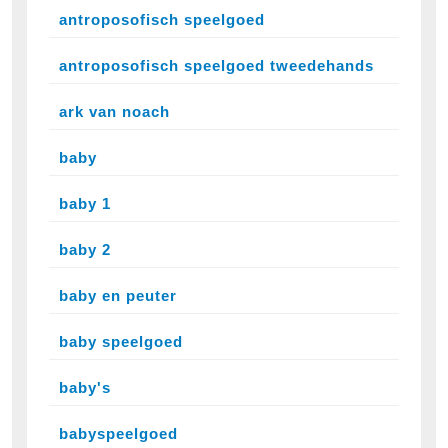
antroposofisch speelgoed
antroposofisch speelgoed tweedehands
ark van noach
baby
baby 1
baby 2
baby en peuter
baby speelgoed
baby's
babyspeelgoed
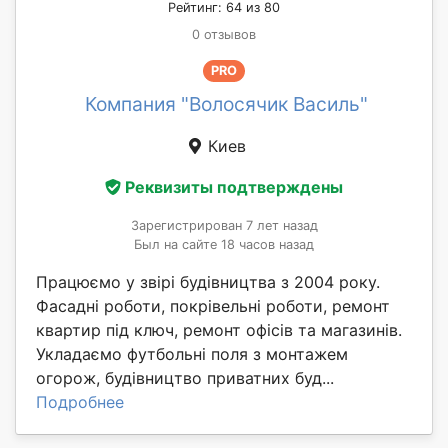
Рейтинг: 64 из 80
0 отзывов
PRO
Компания "Волосячик Василь"
Киев
Реквизиты подтверждены
Зарегистрирован 7 лет назад
Был на сайте 18 часов назад
Працюємо у звірі будівництва з 2004 року.
Фасадні роботи, покрівельні роботи, ремонт
квартир під ключ, ремонт офісів та магазинів.
Укладаємо футбольні поля з монтажем
огорож, будівництво приватних буд...
Подробнее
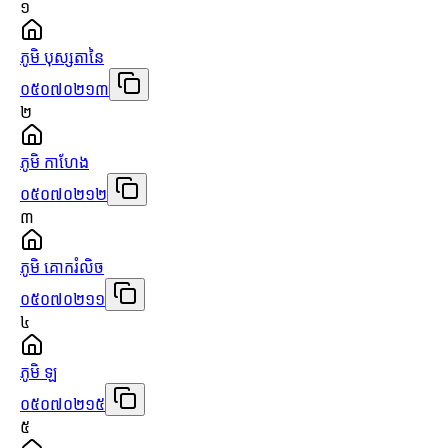
១
ភូមិ បុស្សតានៃ
០៥០៧០២១៣
២
ភូមិ កាហែង
០៥០៧០២១២
៣
ភូមិ គោករំលិច
០៥០៧០២១១
៤
ភូមិ ឡ
០៥០៧០២១៥
៥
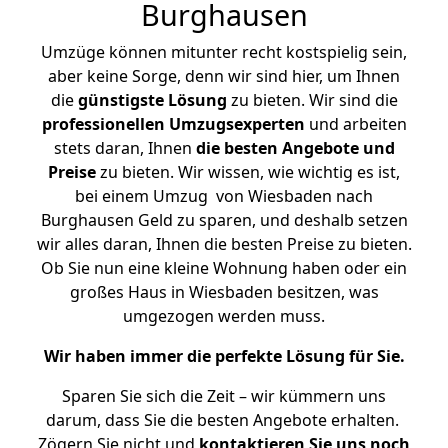
Burghausen
Umzüge können mitunter recht kostspielig sein,
aber keine Sorge, denn wir sind hier, um Ihnen
die
günstigste
Lösung
zu bieten. Wir sind die
professionellen Umzugsexperten
und arbeiten
stets daran, Ihnen
die besten Angebote und
Preise
zu bieten. Wir wissen, wie wichtig es ist,
bei einem Umzug von Wiesbaden nach
Burghausen Geld zu sparen, und deshalb setzen
wir alles daran, Ihnen die besten Preise zu bieten.
Ob Sie nun eine kleine Wohnung haben oder ein
großes Haus in Wiesbaden besitzen, was
umgezogen werden muss.
Wir haben immer die perfekte Lösung für Sie.
Sparen Sie sich die Zeit – wir kümmern uns
darum, dass Sie die besten Angebote erhalten.
Zögern Sie nicht und
kontaktieren Sie uns noch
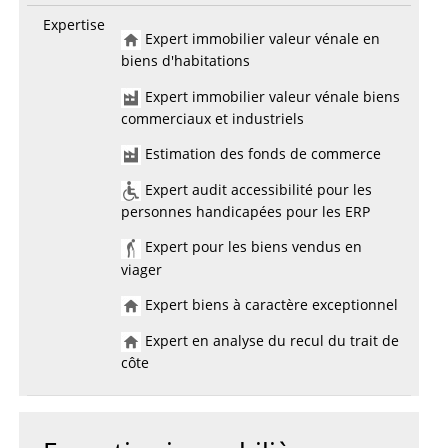
Expertise
Expert immobilier valeur vénale en
biens d'habitations
Expert immobilier valeur vénale biens
commerciaux et industriels
Estimation des fonds de commerce
Expert audit accessibilité pour les
personnes handicapées pour les ERP
Expert pour les biens vendus en
viager
Expert biens à caractère exceptionnel
Expert en analyse du recul du trait de
côte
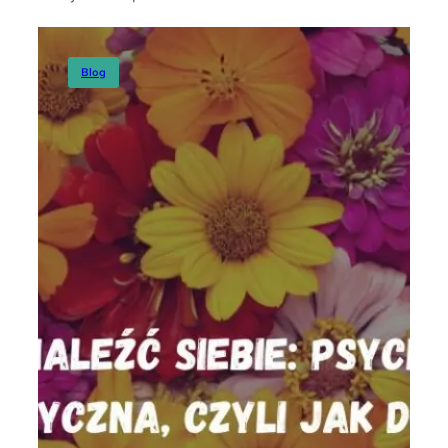
Ostatnio na blogu
Blog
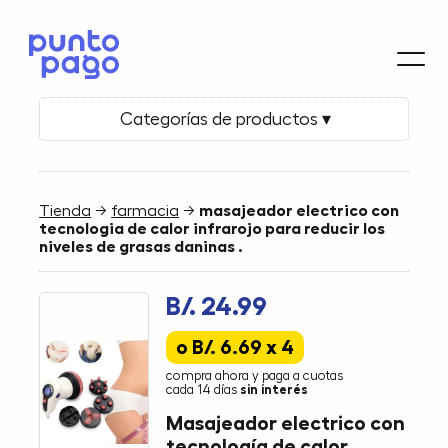
Categorías de productos ▾
Tienda
→
farmacia
→
masajeador electrico con
tecnologia de calor infrarojo para reducir los
niveles de grasas daninas .
B/. 24.99
o B/. 6.69 x 4
compra ahora y paga a cuotas
cada 14 días
sin interés
Masajeador electrico con
tecnología de calor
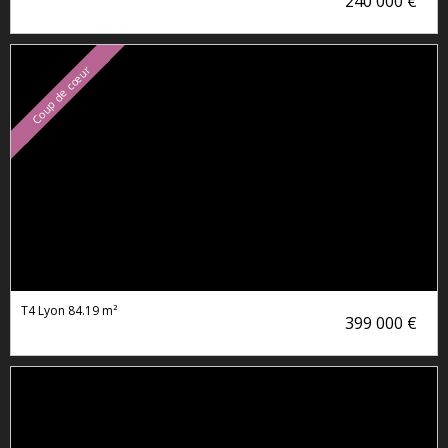
240 000 €
Coup de cœur
T4 Lyon
84.19 m²
399 000 €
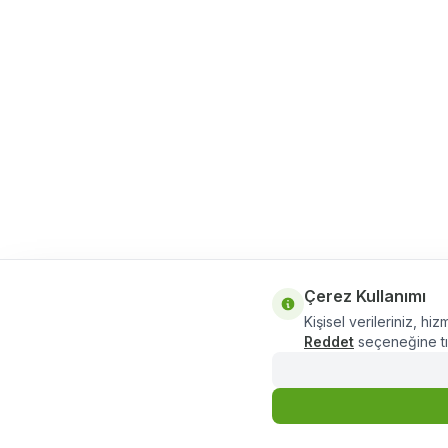
Çerez Kullanımı
Kişisel verileriniz, hiz
Reddet
seçeneğine tık
1.069,20
TL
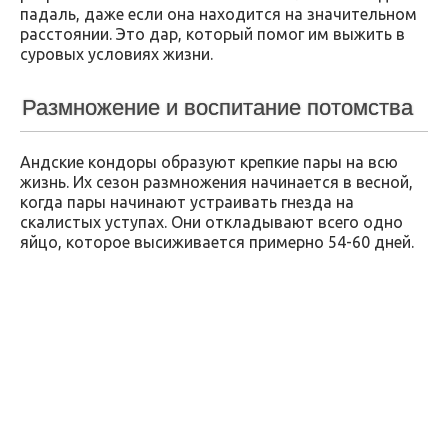
падаль, даже если она находится на значительном
расстоянии. Это дар, который помог им выжить в
суровых условиях жизни.
Размножение и воспитание потомства
Андские кондоры образуют крепкие пары на всю
жизнь. Их сезон размножения начинается в весной,
когда пары начинают устраивать гнезда на
скалистых уступах. Они откладывают всего одно
яйцо, которое высиживается примерно 54-60 дней.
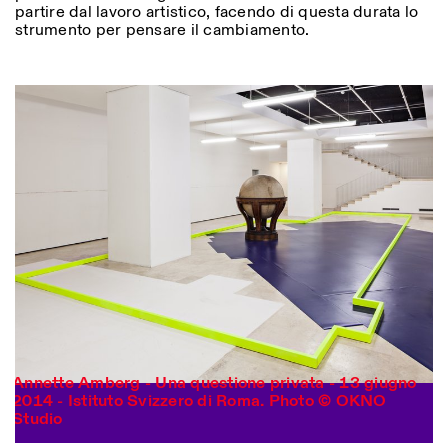
partire dal lavoro artistico, facendo di questa durata lo
strumento per pensare il cambiamento.
Annette Amberg - Una questione privata - 13 giugno
Photo series documenting Swiss innovation in
2014 - Istituto Svizzero di Roma. Photo © OKNO
architecture, engineering, and materials for sustainable
Studio
environments. Fabrication and Construction of Tor
Alva, 3D-Concrete extrusion, ETHZ RFL. ©
Girts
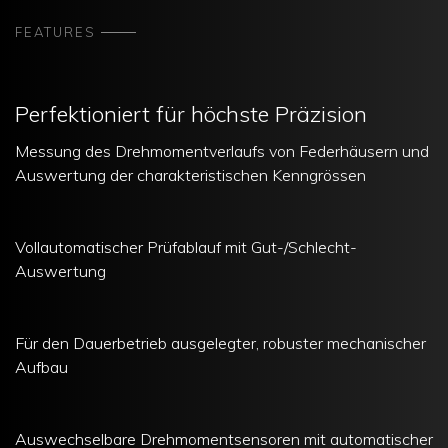
FEATURES
Perfektioniert für höchste Präzision
Messung des Drehmomentverlaufs von Federhäusern und
Auswertung der charakteristischen Kenngrössen
Vollautomatischer Prüfablauf mit Gut-/Schlecht-
Auswertung
Für den Dauerbetrieb ausgelegter, robuster mechanischer
Aufbau
Auswechselbare Drehmomentsensoren mit automatischer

--- Task to complete ---
Transcribe every record exactly and omit each image.

--- Answer to this task ---
antroposofisch speelgoed
antroposofisch speelgoed tweedehands
ark van noach
baby
baby 1
baby 2
baby en peuter
baby speelgoed
baby's
babyspeelgoed
Рейтинг: 64 из 80
0 отзывов
PRO
Компания "Волосячик Василь"
Киев
Реквизиты подтверждены
Зарегистрирован 7 лет назад
Был на сайте 18 часов назад
Працюємо у звірі будівництва з 2004 року.
Фасадні роботи, покрівельні роботи, ремонт
квартир під ключ, ремонт офісів та магазинів.
Укладаємо футбольні поля з монтажем
огорож, будівництво приватних буд...
Подробнее
១
ភូមិ បុស្សតានៃ
០៥០៧០២១៣
២
ភូមិ កាហែង
០៥០៧០២១២
៣
ភូមិ គោករំលិច
០៥០៧០២១១
៤
ភូមិ ឡ
០៥០៧០២១៥
៥
Burghausen
Umzüge können mitunter recht kostspielig sein,
aber keine Sorge, denn wir sind hier, um Ihnen
die
günstigste
Lösung
zu bieten. Wir sind die
professionellen Umzugsexperten
und arbeiten
stets daran, Ihnen
die besten Angebote und
Preise
zu bieten. Wir wissen, wie wichtig es ist,
bei einem Umzug von Wiesbaden nach
Burghausen Geld zu sparen, und deshalb setzen
wir alles daran, Ihnen die besten Preise zu bieten.
Ob Sie nun eine kleine Wohnung haben oder ein
großes Haus in Wiesbaden besitzen, was
umgezogen werden muss.
Wir haben immer die perfekte Lösung für Sie.
Sparen Sie sich die Zeit – wir kümmern uns
darum, dass Sie die besten Angebote erhalten.
Zögern Sie nicht und
kontaktieren Sie uns noch
Expertise
Expert immobilier valeur vénale en
biens d'habitations
Expert immobilier valeur vénale biens
commerciaux et industriels
Estimation des fonds de commerce
Expert audit accessibilité pour les
personnes handicapées pour les ERP
Expert pour les biens vendus en
viager
Expert biens à caractère exceptionnel
Expert en analyse du recul du trait de
côte
Ostatnio na blogu
Blog
Categorías de productos ▾
Tienda
→
farmacia
→
masajeador electrico con
tecnologia de calor infrarojo para reducir los
niveles de grasas daninas .
B/. 24.99
o B/. 6.69 x 4
compra ahora y paga a cuotas
cada 14 días
sin interés
Masajeador electrico con
tecnología de calor
240 000 €
Coup de cœur
T4 Lyon
84.19 m²
399 000 €
Çerez Kullanımı
Kişisel verileriniz, hiz
Reddet
seçeneğine tık
1.069,20
TL
падаль, даже если она находится на значительном
расстоянии. Это дар, который помог им выжить в
суровых условиях жизни.
Размножение и воспитание потомства
Андские кондоры образуют крепкие пары на всю
жизнь. Их сезон размножения начинается в весной,
когда пары начинают устраивать гнезда на
скалистых уступах. Они откладывают всего одно
яйцо, которое высиживается примерно 54-60 дней.
partire dal lavoro artistico, facendo di questa durata lo
strumento per pensare il cambiamento.
Annette Amberg - Una questione privata - 13 giugno
Photo series documenting Swiss innovation in
2014 - Istituto Svizzero di Roma. Photo © OKNO
architecture, engineering, and materials for sustainable
Studio
environments. Fabrication and Construction of Tor
Alva, 3D-Concrete extrusion, ETHZ RFL. ©
Girts
FEATURES
Perfektioniert für höchste Präzision
Messung des Drehmomentverlaufs von Federhäusern und
Auswertung der charakteristischen Kenngrössen
Vollautomatischer Prüfablauf mit Gut-/Schlecht-
Auswertung
Für den Dauerbetrieb ausgelegter, robuster mechanischer
Aufbau
Auswechselbare Drehmomentsensoren mit automatischer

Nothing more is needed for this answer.